Les yeux de son partenaire s'emplissent de doutes.
— Nous savoir sur ses traces a sans doute modifié sa routine, le rassure la métamorphe.
— Sans doute.
Elle veut ajouter autre chose mais un bruit sourd dans la charcuterie l'en empêche.
Tous deux se figent, alertes. Un grincement de métal tordu, un son mat : ce léger boucan est révélateur. La bête est toujours à l'intérieur. Restants prudents, Loréna et Lugh n'entrent pas dans la boucherie. Ce serait prendre trop de risque. L'endroit exigüe ne se prête pas à s'y retrouver avec un monstre affamé.
Une masse noire se devine au milieu des jambons. La bête est tellement grosse qu'elle peine à se déplacer sans tout renverser sur son passage. Le bruit de ses mâchoires résonne : elle est en train d'avaler toute la carne de la boutique. N'ayant pas déceler la présence du chasseur et de la métamorphe, elle se remplit la pense goulument.

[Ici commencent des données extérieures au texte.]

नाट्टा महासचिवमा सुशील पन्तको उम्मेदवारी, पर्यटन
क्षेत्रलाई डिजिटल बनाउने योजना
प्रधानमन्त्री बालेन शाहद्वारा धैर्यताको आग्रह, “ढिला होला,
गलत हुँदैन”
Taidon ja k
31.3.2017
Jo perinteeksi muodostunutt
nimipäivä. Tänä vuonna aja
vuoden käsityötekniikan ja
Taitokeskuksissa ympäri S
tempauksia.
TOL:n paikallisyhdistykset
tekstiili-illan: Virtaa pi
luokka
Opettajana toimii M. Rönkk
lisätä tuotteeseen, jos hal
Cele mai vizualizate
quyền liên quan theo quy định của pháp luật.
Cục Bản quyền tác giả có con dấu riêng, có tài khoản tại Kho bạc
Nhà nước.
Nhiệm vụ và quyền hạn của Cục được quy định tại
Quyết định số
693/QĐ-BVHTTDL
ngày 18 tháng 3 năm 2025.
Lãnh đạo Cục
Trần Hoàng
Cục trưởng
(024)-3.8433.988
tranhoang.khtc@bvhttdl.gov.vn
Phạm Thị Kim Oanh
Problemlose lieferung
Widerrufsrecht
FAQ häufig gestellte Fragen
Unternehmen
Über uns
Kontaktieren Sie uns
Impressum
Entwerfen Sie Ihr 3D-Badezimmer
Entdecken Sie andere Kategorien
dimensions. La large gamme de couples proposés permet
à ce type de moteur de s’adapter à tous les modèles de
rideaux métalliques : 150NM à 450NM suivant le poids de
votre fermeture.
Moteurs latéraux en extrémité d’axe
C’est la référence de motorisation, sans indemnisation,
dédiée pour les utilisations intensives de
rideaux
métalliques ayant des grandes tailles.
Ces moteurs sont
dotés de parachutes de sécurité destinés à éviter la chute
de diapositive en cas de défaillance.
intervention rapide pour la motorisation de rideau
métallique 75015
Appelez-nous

Lugh arme son arbalète, tend la corde mais hésite. Il sait que sa flèche ne tuera pas la bête. Elle ne fera que la blesser et la mettre en colère. Et si elle charge à travers la devanture explosée, ils se retrouveront face à une créature furieuse. Il préfèrerait éviter cette situation. Mais comment la faire sortir de la chambre froide sans qu'il ne se mette en danger ou ne mette en danger sa partenaire ?
Soudain, la créature se redresse. Le son de mastication a cessé. Elle les a sentis. Un grondement résonne. Loréna se change aussitôt, son pelage de coyote tout hérissé. Lugh se prépare lui aussi, la pointe de sa flèche visant la forme sombre dans la boucherie.
— Allez, sors de là, suggère-t-il tout bas.
Le monstre braque ses yeux sur eux. La métamorphe se ramasse comme un fauve prêt à bondir, la corde de l'arbalète se tend davantage.
Envoyant tout valser dans la boutique, la bête se rut alors sur eux. Ses griffes raclent le sol et son poids mesure le rythme de ses pas. Avant qu'elle n'atteigne la vitrine brisée, la flèche siffle pour venir se ficher dans son cou. Cela ne l'arrête pas mais la gêne. Un grognement frustré lui échappe. Elle charge tout de même ceux qui la traquent et s'élance à travers la devanture.
— Baisse-toi ! prévient Lugh.
Il a tout juste le temps de se jeter sur Loréna pour la renverser au sol. La bête passe au-dessus d'eux sans les toucher pour atterrir au milieu de la rue.